» Problem details: From the line that contains "いった作業にストレスを感じずに、使用することができ" to the last line of the entries, set down each line exactly as written, both ends included, with nothing else.

» Provided data:
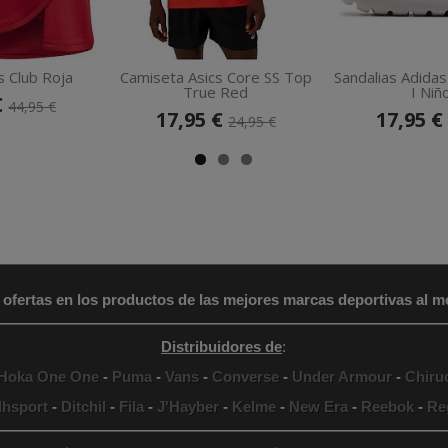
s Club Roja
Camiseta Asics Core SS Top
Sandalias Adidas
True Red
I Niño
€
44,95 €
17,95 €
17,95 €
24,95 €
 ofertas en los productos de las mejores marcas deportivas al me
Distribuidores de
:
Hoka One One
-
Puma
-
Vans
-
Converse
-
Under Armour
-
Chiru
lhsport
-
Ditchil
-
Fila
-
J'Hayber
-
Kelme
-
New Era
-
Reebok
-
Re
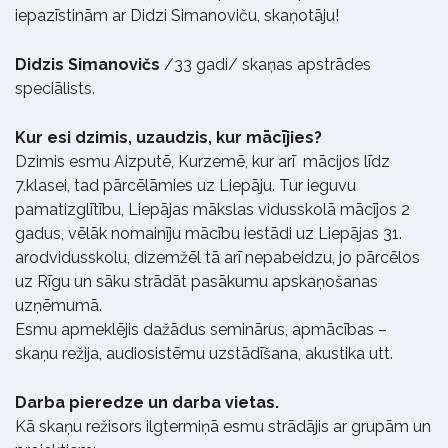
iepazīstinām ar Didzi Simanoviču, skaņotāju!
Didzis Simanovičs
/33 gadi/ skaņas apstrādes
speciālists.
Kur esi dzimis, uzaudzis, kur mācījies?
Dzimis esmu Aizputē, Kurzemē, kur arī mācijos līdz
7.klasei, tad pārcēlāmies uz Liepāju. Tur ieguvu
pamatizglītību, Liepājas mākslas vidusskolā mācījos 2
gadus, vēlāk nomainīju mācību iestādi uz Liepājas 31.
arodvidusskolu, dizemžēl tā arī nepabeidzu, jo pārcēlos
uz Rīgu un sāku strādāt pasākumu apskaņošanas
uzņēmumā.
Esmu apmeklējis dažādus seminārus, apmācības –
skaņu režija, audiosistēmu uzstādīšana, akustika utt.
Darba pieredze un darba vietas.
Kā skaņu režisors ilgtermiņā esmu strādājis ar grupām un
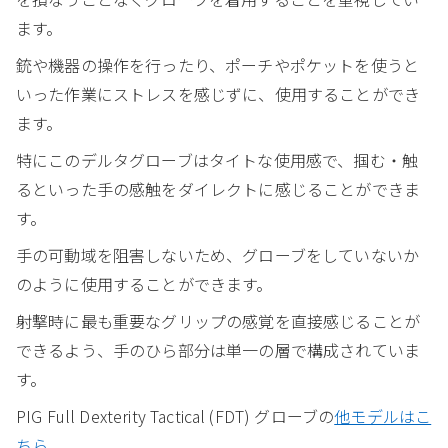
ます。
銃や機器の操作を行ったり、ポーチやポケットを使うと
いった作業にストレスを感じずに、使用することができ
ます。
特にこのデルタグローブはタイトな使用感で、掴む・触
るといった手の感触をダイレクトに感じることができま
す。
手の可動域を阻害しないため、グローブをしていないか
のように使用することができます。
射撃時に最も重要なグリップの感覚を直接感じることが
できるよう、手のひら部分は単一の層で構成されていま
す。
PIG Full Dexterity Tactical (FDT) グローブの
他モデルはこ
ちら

» Task solution:
いった作業にストレスを感じずに、使用することができ
ます。
特にこのデルタグローブはタイトな使用感で、掴む・触
るといった手の感触をダイレクトに感じることができま
す。
手の可動域を阻害しないため、グローブをしていないか
のように使用することができます。
射撃時に最も重要なグリップの感覚を直接感じることが
できるよう、手のひら部分は単一の層で構成されていま
す。
PIG Full Dexterity Tactical (FDT) グローブの
他モデルはこ
ちら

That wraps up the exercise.